I’ll leave the (nearly) last word to my favourite qual-minded quantie, Albert Einstein: “Not everything that counts can be counted, and not everything that can be counted counts”. But, in the case of segmentation algorithms, you really don’t need to be Einstein to see the problem.

Comments

Added at 12:45pm on Tuesday 9th March 2010

An enlighted client will always be willing to refine...or even revise...a segmentation model, whether because the market has changed or because better definitions have been identified.

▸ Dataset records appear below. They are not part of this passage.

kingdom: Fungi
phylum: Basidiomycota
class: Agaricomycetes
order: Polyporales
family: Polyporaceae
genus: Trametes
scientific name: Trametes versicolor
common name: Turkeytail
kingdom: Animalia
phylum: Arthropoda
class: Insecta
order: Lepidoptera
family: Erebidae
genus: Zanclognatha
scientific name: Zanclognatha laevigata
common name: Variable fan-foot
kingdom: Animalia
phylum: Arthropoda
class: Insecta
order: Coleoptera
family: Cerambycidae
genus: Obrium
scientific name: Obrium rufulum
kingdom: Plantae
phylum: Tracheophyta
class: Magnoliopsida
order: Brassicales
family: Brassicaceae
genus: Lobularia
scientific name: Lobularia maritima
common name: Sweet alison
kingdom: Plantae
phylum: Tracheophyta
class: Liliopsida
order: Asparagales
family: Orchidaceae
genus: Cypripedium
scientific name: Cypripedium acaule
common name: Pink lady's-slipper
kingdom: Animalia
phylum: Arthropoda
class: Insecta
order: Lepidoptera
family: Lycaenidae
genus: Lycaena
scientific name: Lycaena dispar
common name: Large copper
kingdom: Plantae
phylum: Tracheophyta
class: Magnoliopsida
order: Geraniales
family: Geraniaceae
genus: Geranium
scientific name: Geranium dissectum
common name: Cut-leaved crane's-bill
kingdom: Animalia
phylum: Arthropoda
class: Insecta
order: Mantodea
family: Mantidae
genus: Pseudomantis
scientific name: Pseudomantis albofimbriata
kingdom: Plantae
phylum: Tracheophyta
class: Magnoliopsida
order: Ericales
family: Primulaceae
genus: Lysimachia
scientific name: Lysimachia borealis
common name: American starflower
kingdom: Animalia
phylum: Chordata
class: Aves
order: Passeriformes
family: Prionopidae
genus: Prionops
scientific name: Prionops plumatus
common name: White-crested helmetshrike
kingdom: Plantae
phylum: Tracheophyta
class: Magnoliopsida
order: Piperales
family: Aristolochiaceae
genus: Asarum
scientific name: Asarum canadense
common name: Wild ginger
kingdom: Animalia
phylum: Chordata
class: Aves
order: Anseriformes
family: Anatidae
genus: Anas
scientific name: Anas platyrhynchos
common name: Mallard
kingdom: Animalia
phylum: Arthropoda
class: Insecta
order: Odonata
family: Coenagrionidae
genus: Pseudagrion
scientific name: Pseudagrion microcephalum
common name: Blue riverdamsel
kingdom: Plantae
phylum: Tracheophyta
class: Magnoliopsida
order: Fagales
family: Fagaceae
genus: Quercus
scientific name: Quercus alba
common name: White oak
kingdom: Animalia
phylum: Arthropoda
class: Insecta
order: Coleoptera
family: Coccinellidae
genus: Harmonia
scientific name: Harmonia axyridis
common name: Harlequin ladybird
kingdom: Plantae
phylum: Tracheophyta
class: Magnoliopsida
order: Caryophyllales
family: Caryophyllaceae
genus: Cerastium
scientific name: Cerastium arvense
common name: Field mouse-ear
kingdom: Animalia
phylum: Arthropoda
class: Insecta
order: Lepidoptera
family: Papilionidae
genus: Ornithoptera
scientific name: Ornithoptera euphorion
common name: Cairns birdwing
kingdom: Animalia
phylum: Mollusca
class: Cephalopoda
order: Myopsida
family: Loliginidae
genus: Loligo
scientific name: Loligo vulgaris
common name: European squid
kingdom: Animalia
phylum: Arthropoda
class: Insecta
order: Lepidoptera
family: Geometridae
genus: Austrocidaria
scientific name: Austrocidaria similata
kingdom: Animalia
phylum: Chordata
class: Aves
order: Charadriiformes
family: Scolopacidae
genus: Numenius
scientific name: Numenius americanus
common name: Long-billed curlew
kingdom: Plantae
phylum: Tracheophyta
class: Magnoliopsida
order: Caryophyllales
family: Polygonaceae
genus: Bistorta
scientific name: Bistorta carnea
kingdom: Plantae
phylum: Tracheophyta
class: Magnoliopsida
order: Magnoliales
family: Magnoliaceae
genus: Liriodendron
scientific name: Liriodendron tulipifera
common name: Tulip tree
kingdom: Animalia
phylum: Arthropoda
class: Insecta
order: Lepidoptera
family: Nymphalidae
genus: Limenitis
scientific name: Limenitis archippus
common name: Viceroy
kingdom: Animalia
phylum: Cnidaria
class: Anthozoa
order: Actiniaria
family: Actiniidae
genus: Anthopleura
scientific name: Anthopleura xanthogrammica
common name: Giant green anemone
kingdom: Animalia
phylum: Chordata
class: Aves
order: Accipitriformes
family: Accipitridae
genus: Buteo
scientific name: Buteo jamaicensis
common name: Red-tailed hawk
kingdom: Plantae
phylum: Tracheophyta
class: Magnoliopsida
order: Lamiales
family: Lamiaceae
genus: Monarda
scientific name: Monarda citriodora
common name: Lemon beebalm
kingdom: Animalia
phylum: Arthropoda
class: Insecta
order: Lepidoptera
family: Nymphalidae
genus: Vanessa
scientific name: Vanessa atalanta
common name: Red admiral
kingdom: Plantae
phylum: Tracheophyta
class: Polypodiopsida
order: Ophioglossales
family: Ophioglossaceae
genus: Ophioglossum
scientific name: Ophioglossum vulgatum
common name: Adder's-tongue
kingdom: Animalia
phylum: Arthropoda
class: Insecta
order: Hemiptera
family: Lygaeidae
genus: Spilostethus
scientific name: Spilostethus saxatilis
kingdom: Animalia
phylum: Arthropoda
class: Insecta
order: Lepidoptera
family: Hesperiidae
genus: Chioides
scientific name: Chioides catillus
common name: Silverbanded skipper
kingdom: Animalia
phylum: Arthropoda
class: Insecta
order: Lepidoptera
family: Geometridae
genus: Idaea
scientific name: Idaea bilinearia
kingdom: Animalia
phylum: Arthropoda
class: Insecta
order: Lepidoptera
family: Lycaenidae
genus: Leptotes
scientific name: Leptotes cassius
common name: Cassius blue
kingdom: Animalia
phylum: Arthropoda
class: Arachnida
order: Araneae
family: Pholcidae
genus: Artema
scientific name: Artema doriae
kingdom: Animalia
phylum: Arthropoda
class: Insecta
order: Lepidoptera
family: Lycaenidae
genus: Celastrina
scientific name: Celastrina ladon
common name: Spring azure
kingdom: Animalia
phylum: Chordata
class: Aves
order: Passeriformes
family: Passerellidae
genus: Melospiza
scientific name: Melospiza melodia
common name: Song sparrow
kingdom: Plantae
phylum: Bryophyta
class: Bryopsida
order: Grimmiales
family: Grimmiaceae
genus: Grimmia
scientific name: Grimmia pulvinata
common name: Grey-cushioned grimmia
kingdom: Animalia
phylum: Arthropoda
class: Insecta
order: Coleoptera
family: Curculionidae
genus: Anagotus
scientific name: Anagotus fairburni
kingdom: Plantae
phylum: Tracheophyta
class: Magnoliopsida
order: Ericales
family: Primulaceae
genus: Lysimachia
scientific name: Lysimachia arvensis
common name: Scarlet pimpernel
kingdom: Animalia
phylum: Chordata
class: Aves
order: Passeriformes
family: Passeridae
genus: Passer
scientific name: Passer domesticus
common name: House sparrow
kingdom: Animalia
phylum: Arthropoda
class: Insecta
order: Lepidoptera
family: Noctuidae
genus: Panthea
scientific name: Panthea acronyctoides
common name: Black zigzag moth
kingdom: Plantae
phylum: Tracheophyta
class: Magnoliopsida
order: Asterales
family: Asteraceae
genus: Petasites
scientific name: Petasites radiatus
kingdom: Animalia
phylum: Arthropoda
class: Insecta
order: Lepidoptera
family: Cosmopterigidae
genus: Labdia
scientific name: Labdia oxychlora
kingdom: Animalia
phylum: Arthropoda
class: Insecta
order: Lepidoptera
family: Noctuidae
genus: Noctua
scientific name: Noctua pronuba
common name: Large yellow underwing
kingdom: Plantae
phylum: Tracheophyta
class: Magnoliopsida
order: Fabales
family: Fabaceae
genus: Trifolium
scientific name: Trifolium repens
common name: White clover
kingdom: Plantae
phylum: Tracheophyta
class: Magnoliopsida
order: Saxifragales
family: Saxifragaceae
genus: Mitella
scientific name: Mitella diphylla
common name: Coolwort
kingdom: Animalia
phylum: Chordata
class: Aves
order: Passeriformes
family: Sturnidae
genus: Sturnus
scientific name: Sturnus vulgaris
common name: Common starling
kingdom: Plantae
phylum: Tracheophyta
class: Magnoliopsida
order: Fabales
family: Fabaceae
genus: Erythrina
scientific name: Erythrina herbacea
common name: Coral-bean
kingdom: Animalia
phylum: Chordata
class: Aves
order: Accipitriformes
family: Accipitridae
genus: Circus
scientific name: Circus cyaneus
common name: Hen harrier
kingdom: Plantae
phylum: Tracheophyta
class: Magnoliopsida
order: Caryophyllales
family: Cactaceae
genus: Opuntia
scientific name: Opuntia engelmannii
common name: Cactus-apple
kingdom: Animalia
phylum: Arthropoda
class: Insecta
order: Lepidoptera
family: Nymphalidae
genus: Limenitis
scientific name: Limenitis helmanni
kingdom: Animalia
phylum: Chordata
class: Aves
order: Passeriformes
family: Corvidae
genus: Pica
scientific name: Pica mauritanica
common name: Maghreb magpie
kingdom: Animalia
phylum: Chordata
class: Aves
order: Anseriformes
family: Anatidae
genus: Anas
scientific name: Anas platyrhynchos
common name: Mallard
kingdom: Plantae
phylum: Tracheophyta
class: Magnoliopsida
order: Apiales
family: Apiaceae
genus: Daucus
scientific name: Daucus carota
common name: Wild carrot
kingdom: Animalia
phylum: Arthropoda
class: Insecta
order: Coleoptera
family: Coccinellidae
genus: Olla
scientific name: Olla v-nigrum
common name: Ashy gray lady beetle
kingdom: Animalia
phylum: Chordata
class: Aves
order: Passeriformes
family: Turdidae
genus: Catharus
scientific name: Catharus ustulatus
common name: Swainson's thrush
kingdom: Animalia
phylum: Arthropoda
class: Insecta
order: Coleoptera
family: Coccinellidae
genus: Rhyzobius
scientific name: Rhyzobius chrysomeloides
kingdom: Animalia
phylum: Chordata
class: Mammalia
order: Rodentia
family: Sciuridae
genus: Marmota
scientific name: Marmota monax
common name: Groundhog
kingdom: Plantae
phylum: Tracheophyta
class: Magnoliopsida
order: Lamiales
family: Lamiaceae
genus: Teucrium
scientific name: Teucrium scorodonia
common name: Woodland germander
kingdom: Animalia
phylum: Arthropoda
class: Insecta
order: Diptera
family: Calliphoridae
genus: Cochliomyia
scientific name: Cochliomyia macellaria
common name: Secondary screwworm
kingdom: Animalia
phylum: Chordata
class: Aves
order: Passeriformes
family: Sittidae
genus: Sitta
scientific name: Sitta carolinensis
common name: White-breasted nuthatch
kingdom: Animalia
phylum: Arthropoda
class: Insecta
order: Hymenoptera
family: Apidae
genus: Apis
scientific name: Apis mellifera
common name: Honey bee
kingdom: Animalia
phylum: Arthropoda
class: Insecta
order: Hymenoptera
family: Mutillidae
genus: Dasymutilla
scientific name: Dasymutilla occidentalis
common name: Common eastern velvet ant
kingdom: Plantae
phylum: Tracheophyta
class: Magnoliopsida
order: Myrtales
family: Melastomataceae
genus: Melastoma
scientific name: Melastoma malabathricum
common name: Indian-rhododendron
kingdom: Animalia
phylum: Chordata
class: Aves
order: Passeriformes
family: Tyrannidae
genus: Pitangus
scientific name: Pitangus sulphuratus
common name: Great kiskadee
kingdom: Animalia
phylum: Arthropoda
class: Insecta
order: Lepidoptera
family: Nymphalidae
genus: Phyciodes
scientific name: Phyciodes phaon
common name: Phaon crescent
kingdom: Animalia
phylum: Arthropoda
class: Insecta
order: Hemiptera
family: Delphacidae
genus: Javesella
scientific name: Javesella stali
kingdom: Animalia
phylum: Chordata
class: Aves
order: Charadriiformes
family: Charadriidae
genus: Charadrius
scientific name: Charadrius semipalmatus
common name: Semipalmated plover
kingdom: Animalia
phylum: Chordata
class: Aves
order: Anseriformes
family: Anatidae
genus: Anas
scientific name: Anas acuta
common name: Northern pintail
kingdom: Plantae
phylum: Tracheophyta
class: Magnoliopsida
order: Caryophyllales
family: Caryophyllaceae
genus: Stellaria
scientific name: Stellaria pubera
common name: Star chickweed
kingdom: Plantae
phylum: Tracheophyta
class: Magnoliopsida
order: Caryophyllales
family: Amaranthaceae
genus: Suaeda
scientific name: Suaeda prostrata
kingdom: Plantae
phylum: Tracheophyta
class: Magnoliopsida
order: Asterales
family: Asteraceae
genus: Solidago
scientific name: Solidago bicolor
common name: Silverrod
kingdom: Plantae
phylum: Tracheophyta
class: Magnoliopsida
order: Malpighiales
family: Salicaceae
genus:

Recent experience with a financial client led to precisely this - like you, there was a "black hole" in the model that meant that a significant chunk of their indirect distribution channel could not be categorised. Yes, it takes a degree of courage to accept shortcomings, but the cost of not doing so is usually too high to contemplate.

Re a "sub optimal" segmentation model being unsuitable for qual recruitment, the problem extends to recruitment/quotas and analysis of subsequent quant studies as well. When something is rotten, it's often rotten through and through!

Martin Holliss


Added at 8:42am on Wednesday 10th March 2010

One of the problems that I've encountered with quant segmentations is that users sometimes think that all the people in a particular segment meet all the describing criteria completely, and all of the time. So, instead of interpreting a segment as a cluster of the population who tend towards fitting a number of different criteria (demographics, usership, attitudes etc.), it is seen as a rigid, discrete block of people all fitting all criteria 100%.

Again, common sense says that human beings simply aren't like that, but a long list of segment attributes then gets translated into a rigid and unworkable qualitative recruitment questionnaire. Like Graham, I usually argue for developing a description for recruiters that is in the spirit of the segment - but don't always succeed!

Lesley Thompson


Added at 4:57pm on Wednesday 10th March 2010

Another problem I have encountered is clients who drift from the original segmentation facts and romanticise their segments - they give them charming names, extrapolate their characteristics and attitudes, and invent habits that suit the client's marketing strategy rather than the facts. They then send us out out to recruit them, and are slightly surprised when they don't get a group of cookie-cutter stereotypes and when their respondents disagree with the 'insights' that underline the client's concepts.

So few clients really understand what a segmentation study really gives them, and how very similar their segments often are.